Genetic and biochemical studies lend strong support to the idea that the CTR-family of membrane proteins mediate cellular copper uptake. Similarly, the roles of copper transporting ATPases and intracellular copper chaperones in copper secretion and transfer of copper ions to the active sites of cuproenzymes have been firmly established. What remains elusive, is how these different components are integrated at the molecular level, largely because the structures of the membrane proteins involved in these processes are unknown. The longterm goal of this project is to understand at a structural level the mechanism by which copper transporting membrane proteins and cellular copper chaperones interact with each other to accomplish directed flow of copper within cells. Work towards Aim 1 capitalizes on our progress in the structure determination of the human high affinity copper transporter hCTR1. The structure suggests that clustering of the C-termini in the hCTR1 trimer creates a binding site for both copper ions and copper chaperones, which would allow for a direct transfer of copper from hCTR1 to the chaperones. Notably, the amino acid residues forming this site are absent in mammalian CTR2, raising the question whether all CTR-proteins use the same mechanism to distribute copper to downstream acceptors. We propose to solve the structure of hCTR2 by electron crystallography to investigate the hypothesis that in hCTR2 an alternate set of metal binding residues can functionally replace the C-terminal chaperone docking site observed in hCTRl Further pursuing the idea of direct CTR:chaperone interactions, the goal of Aim 2 is to trap CTR:chaperone complexes, and to visualize their structure by electron microscopic single particle methods. Finally, the longterm goal for Aim 3 is to solve the structure of the copper transporting ATPase 7B, which is involved in copper secretion. The key aspect of these studies will be to delineate the spatial relationships between the membrane embedded and cytosolic domains that are critical for function and the regulation of the ATPase's complex trafficking behavior.

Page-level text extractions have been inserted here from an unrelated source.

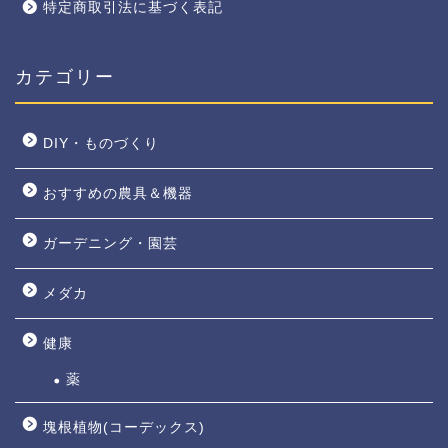
特定商取引法に基づく表記
カテゴリー
DIY・ものづくり
おすすめの農具＆機器
ガーデニング・園芸
メダカ
健康
薬
塊根植物(コーデックス)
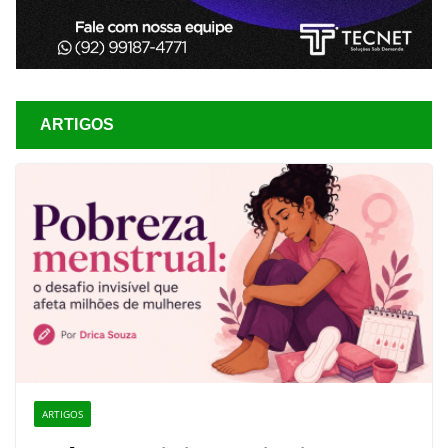
ARTIGOS
ARTIGOS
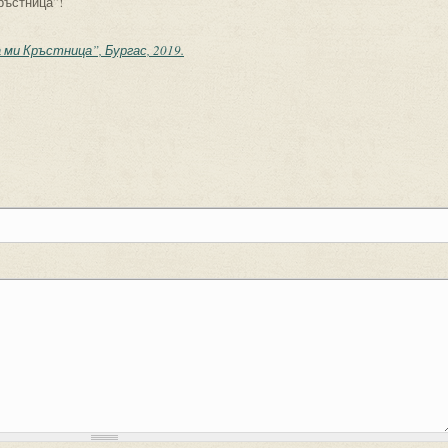
ръстница”!
ми Кръстница”, Бургас, 2019.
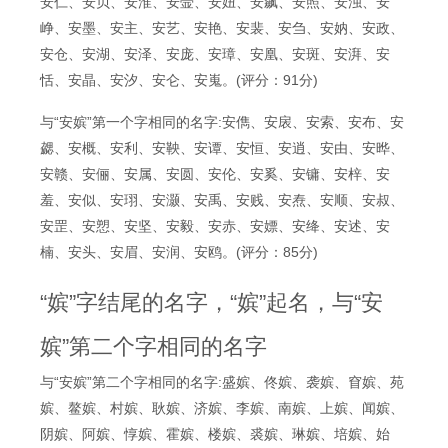
安仁、安贝、安淮、安壸、安妞、安飙、安照、安浊、安
峥、安墨、安主、安艺、安艳、安裴、安刍、安妠、安政、
安仓、安湖、安泽、安庞、安璋、安凰、安斑、安湃、安
恬、安晶、安汐、安仑、安嵬。(评分：91分)
与“安嫔”第一个字相同的名字:安儁、安扆、安索、安布、安
勰、安概、安利、安鞅、安谭、安恒、安逍、安由、安晔、
安赣、安俪、安属、安圆、安伦、安奚、安镛、安梓、安
羞、安似、安珝、安灏、安禹、安贱、安焘、安顺、安叔、
安罡、安愬、安坚、安毅、安赤、安嫖、安绛、安述、安
楠、安头、安眉、安润、安鸥。(评分：85分)
“嫔”字结尾的名字，“嫔”起名，与“安
嫔”第二个字相同的名字
与“安嫔”第二个字相同的名字:盛嫔、佟嫔、袭嫔、窅嫔、苑
嫔、鳌嫔、村嫔、耿嫔、济嫔、李嫔、南嫔、上嫔、闻嫔、
阴嫔、阿嫔、惇嫔、霍嫔、楼嫔、裘嫔、琳嫔、培嫔、始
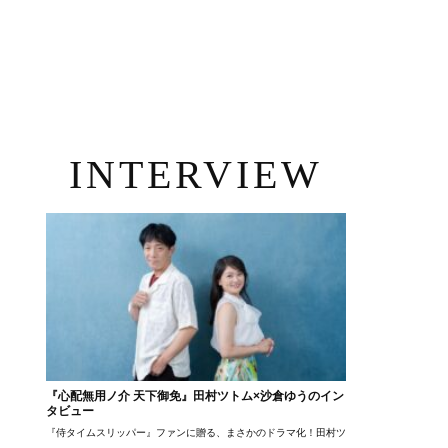
INTERVIEW
『心配無用ノ介 天下御免』田村ツトム×沙倉ゆうのイン
タビュー
『侍タイムスリッパー』ファンに贈る、まさかのドラマ化！田村ツトム×沙倉ゆうのが語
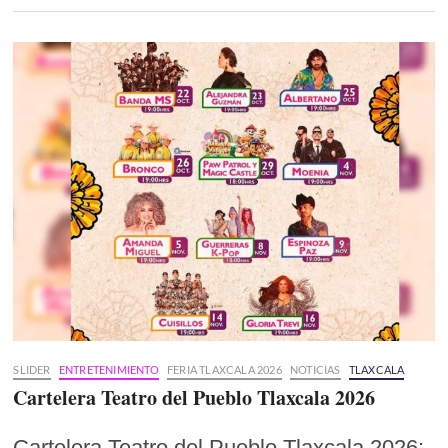
SLIDER
ENTRETENIMIENTO
FERIA TLAXCALA 2026
NOTICIAS
TLAXCALA
Cartelera Teatro del Pueblo Tlaxcala 2026
Cartelera Teatro del Pueblo Tlaxcala 2026:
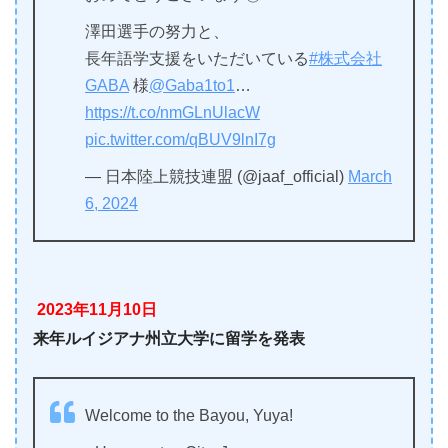
澤田選手の努力と、
長年語学支援をいただいている
#株式会社
GABA
様
@Gaba1to1
…
https://t.co/nmGLnUlacW
pic.twitter.com/qBUV9lnI7g
— 日本陸上競技連盟 (@jaaf_official)
March
6, 2024
2023年11月10日
来年ルイジアナ州立大学に留学を発表
Welcome to the Bayou, Yuya!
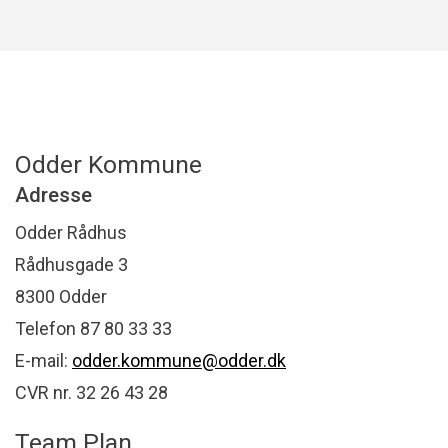
Odder Kommune
Adresse
Odder Rådhus
Rådhusgade 3
8300 Odder
Telefon 87 80 33 33
E-mail:
odder.kommune@odder.dk
CVR nr. 32 26 43 28
Team Plan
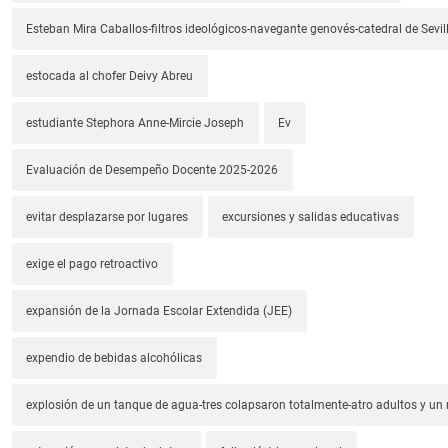
Esteban Mira Caballos-filtros ideológicos-navegante genovés-catedral de Sevil
estocada al chofer Deivy Abreu
estudiante Stephora Anne-Mircie Joseph
Ev
Evaluación de Desempeño Docente 2025-2026
evitar desplazarse por lugares
excursiones y salidas educativas
exige el pago retroactivo
expansión de la Jornada Escolar Extendida (JEE)
expendio de bebidas alcohólicas
explosión de un tanque de agua-tres colapsaron totalmente-atro adultos y un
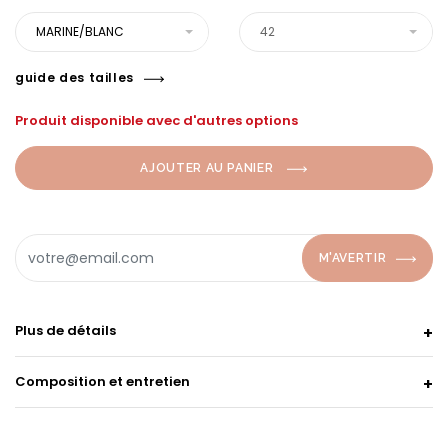
MARINE/BLANC
42
guide des tailles
Produit disponible avec d'autres options
AJOUTER AU PANIER
M'AVERTIR
Plus de détails
Composition et entretien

遗传和生化研究有力地支持了膜蛋白 CTR 家族的观点 介导细胞铜的吸收。同样，铜转运 ATP 酶和细胞内铜的作用 铜分泌和铜离子转移到铜酶活性位点的分子伴侣已被 牢固地建立起来。仍然难以捉摸的是这些不同的成分如何在分子上整合 水平，很大程度上是因为参与这些过程的膜蛋白的结构尚不清楚。 该项目的长期目标是从结构层面了解铜 转运膜蛋白和细胞铜伴侣相互作用以完成 铜在细胞内的定向流动。 实现目标 1 的工作利用了我们在人类高亲和力结构确定方面取得的进展 铜转运蛋白 hCTR1。该结构表明 hCTR1 三聚体中 C 末端的聚集 为铜离子和铜伴侣创建一个结合位点，这将允许直接转移 铜从 hCTR1 到伴侣。值得注意的是，形成该位点的氨基酸残基不存在于 哺乳动物 CTR2，提出了一个问题：是否所有 CTR 蛋白都使用相同的机制来分布 铜到下游受体。我们建议通过电子晶体学解析 hCTR2 的结构 研究以下假设：在 hCTR2 中，一组替代的金属结合残基可以在功能上替代 在 hCTRl 中观察到的 C 末端伴侣对接位点 进一步追求直接的想法 CTR：伴侣相互作用，目标 2 的目标是捕获 CTR：伴侣复合物，并可视化它们 通过电子显微镜单粒子方法进行结构。最后，目标 3 的长期目标是解决 铜转运 ATP 酶 7B 的结构，参与铜分泌。关键方面 这些研究将描绘膜嵌入和胞质之间的空间关系 这些结构域对于 ATP 酶复杂运输行为的功能和调节至关重要。